Methoxyacetic acid inhibits histone deacetylase and impairs axial elongation morphogenesis of mouse gastruloids in a retinoic acid signaling-dependent manner

Teratogenic potential has been linked to various industrial compounds. Methoxyacetic acid (MAA) is a primary metabolite of the widely used organic solvent and plasticizer, methoxyethanol and dimethoxyethyl phthalate, respectively. Studies using model animals have shown that MAA acts as the proximate teratogen that causes various malformations in developing embryos. Nonetheless, the molecular mechanisms by which MAA exerts its teratogenic effects are not fully understood.

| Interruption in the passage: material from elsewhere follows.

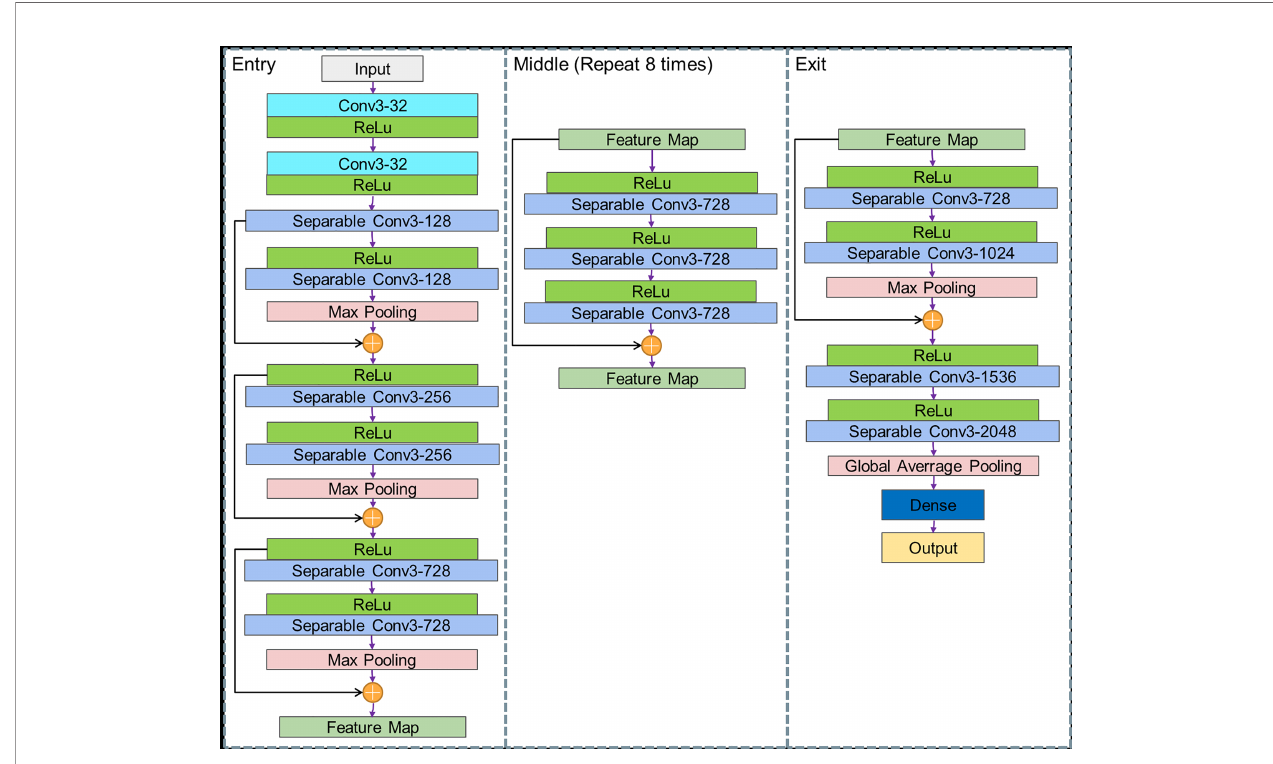
FIGURE 4 | Structure of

MAA impaired axial elongation morphogenesis in a RA signaling-dependent manner in mouse gastruloids, possibly through the inhibition of histone deacetylase.

Gastruloids of mouse P19C5 pluripotent stem cells, which recapitulate axial elongation morphogenesis of gastrulation-stage embryos, were explored as an in vitro model to investigate the teratogenic action of MAA. Morphometric parameters of gastruloids were measured to evaluate the morphogenetic effect, and transcript levels of various developmental regulator genes were examined to assess the impact on gene expression patterns. The effects of MAA on the level of retinoic acid (RA) signaling and histone deacetylase activity were also measured.

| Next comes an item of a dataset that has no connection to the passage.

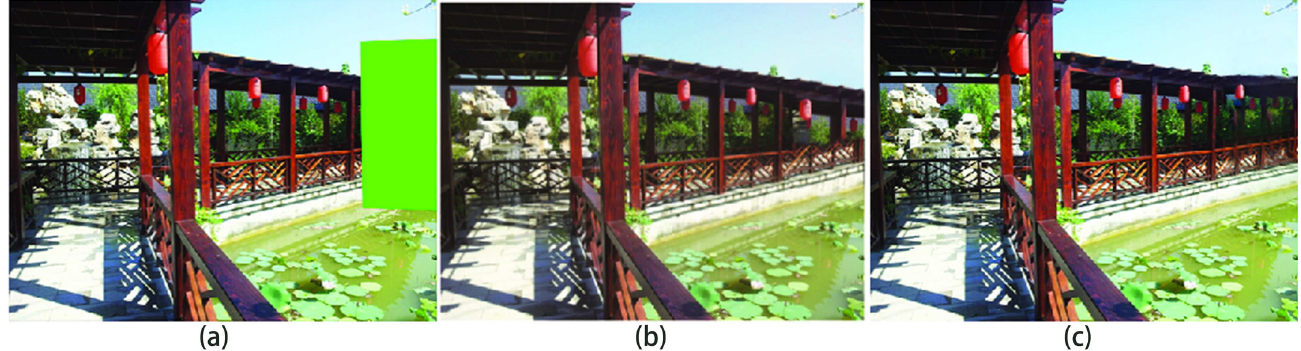
Fig 2. Depth for image completion: (a) input image, (b) results of the Barnes method [12], (c) results of our method.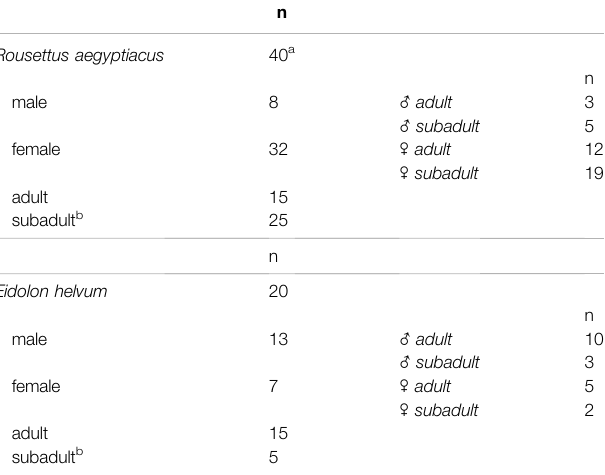
TABLE 1 | Number of animals included in the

MAA reduced axial elongation of gastruloids at concentrations comparable to the teratogenic plasma level (5 mM) in vivo. MAA at 4 mM significantly altered the expression profiles of developmental regulator genes. In particular, it upregulated the RA signaling target genes. The concomitant suppression of RA signaling using a pharmacological agent alleviated the morphogenetic effect of MAA. MAA at 4 mM also significantly reduced the activity of purified histone deacetylase protein. Conclusions: MAA impaired axial elongation morphogenesis in a RA signaling-dependent manner in mouse gastruloids, possibly through the inhibition of histone deacetylase.